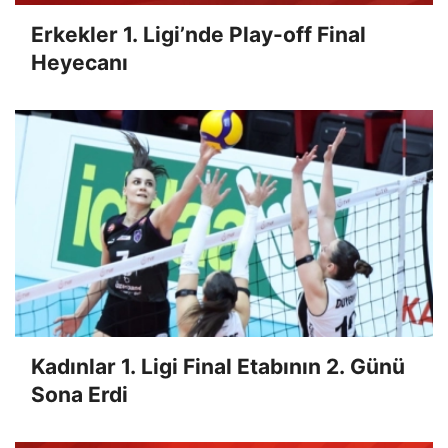
Erkekler 1. Ligi’nde Play-off Final
Heyecanı
Kadınlar 1. Ligi Final Etabının 2. Günü
Sona Erdi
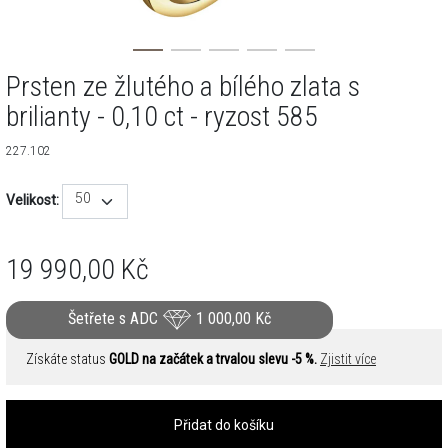
Prsten ze žlutého a bílého zlata s
brilianty - 0,10 ct - ryzost 585
227.102
50
Velikost:
19 990,00
Kč
Šetřete s ADC
1 000,00
Kč
Získáte status
GOLD na začátek a trvalou slevu -5 %.
Zjistit více
Přidat do košíku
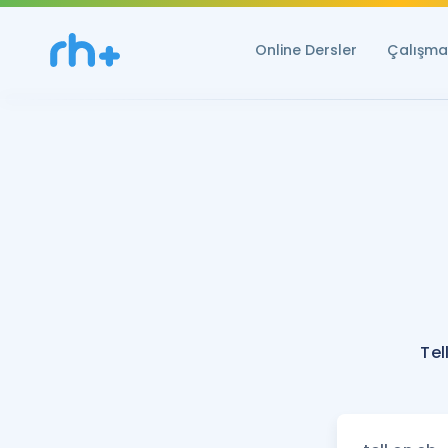
Online Dersler
Çalışma 
Tel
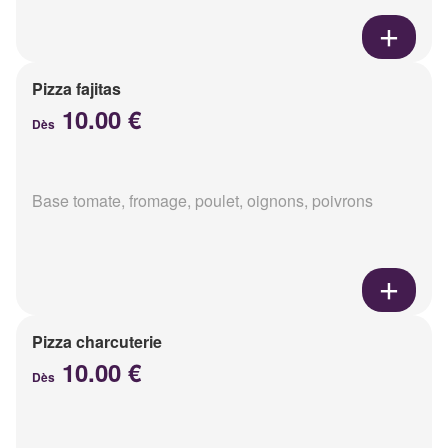
Pizza fajitas
10.00 €
Dès
Base tomate, fromage, poulet, oignons, poivrons
Pizza charcuterie
10.00 €
Dès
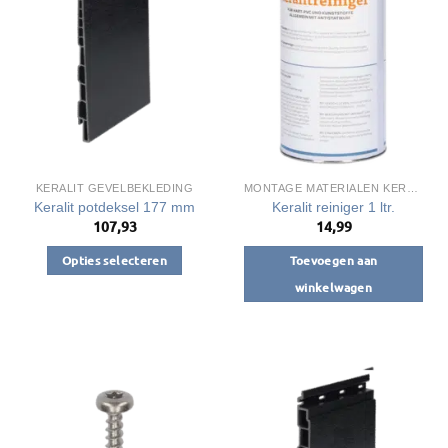
KERALIT GEVELBEKLEDING
MONTAGE MATERIALEN KERALIT
Keralit potdeksel 177 mm
Keralit reiniger 1 ltr.
107,93
14,99
Opties selecteren
Toevoegen aan
Dit
winkelwagen
product
heeft
meerdere
variaties.
Deze
optie
kan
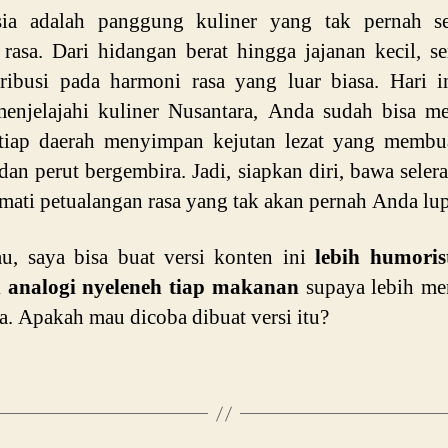
sia adalah panggung kuliner yang tak pernah se
 rasa. Dari hidangan berat hingga jajanan kecil, 
ribusi pada harmoni rasa yang luar biasa. Hari i
enjelajahi kuliner Nusantara, Anda sudah bisa m
tiap daerah menyimpan kejutan lezat yang membua
dan perut bergembira. Jadi, siapkan diri, bawa seler
mati petualangan rasa yang tak akan pernah Anda lu
u, saya bisa buat versi konten ini
lebih humorist
 analogi nyeleneh tiap makanan
supaya lebih me
. Apakah mau dicoba dibuat versi itu?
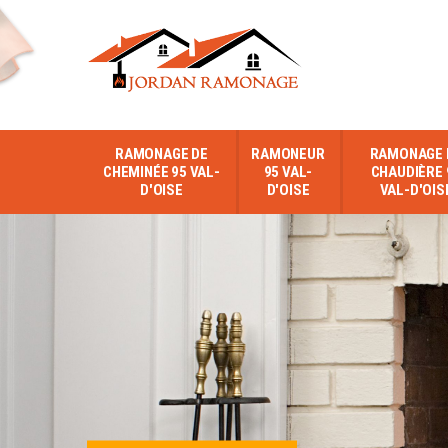
RAMONAGE DE
RAMONEUR
RAMONAGE 
CHEMINÉE 95 VAL-
95 VAL-
CHAUDIÈRE 
D'OISE
D'OISE
VAL-D'OIS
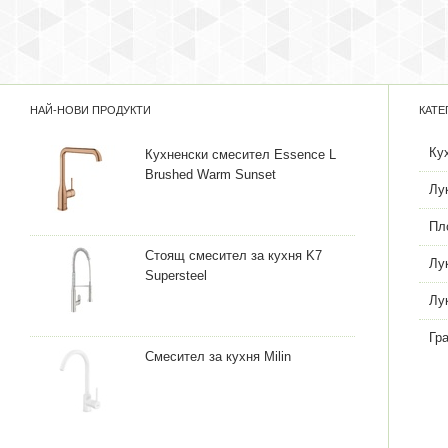
НАЙ-НОВИ ПРОДУКТИ
КАТЕ
Ку
Кухненски смесител Essence L
Brushed Warm Sunset
Лу
Пл
Стоящ смесител за кухня K7
Лу
Supersteel
Лу
Гр
Смесител за кухня Milin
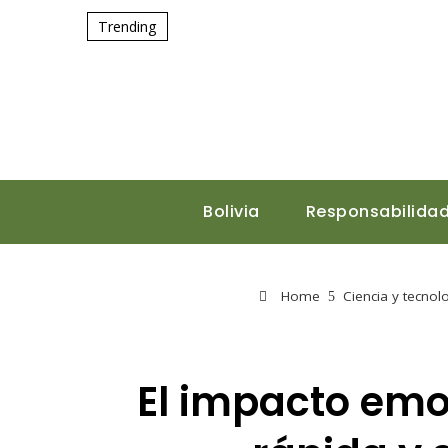
Trending
Bolivia
Responsabilidad
Home
Ciencia y tecnol
El impacto emoc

________________________

Your objective:
Only the text of the listing above is copied, exactly as written; its pictures are dropped.

Task output:
Erkekler 1. Ligi’nde Play-off Final
Heyecanı
Kadınlar 1. Ligi Final Etabının 2. Günü
Sona Erdi
Prsten ze žlutého a bílého zlata s
brilianty - 0,10 ct - ryzost 585
227.102
50
Velikost:
19 990,00
Kč
Šetřete s ADC
1 000,00
Kč
Získáte status
GOLD na začátek a trvalou slevu -5 %.
Zjistit více
Přidat do košíku
Online Dersler
Çalışma 
Tel
Pizza fajitas
10.00 €
Dès
Base tomate, fromage, poulet, oignons, poivrons
Pizza charcuterie
10.00 €
Dès
KERALIT GEVELBEKLEDING
MONTAGE MATERIALEN KERALIT
Keralit potdeksel 177 mm
Keralit reiniger 1 ltr.
107,93
14,99
Opties selecteren
Toevoegen aan
Dit
winkelwagen
product
heeft
meerdere
variaties.
Deze
optie
kan
sia adalah panggung kuliner yang tak pernah se
 rasa. Dari hidangan berat hingga jajanan kecil, 
ribusi pada harmoni rasa yang luar biasa. Hari i
enjelajahi kuliner Nusantara, Anda sudah bisa m
tiap daerah menyimpan kejutan lezat yang membua
dan perut bergembira. Jadi, siapkan diri, bawa seler
mati petualangan rasa yang tak akan pernah Anda lu
u, saya bisa buat versi konten ini
lebih humorist
 analogi nyeleneh tiap makanan
supaya lebih me
. Apakah mau dicoba dibuat versi itu?
RAMONAGE DE
RAMONEUR
RAMONAGE 
CHEMINÉE 95 VAL-
95 VAL-
CHAUDIÈRE 
D'OISE
D'OISE
VAL-D'OIS
НАЙ-НОВИ ПРОДУКТИ
КАТЕ
Ку
Кухненски смесител Essence L
Brushed Warm Sunset
Лу
Пл
Стоящ смесител за кухня K7
Лу
Supersteel
Лу
Гр
Смесител за кухня Milin
Trending
Bolivia
Responsabilidad
Home
Ciencia y tecnol
El impacto emoc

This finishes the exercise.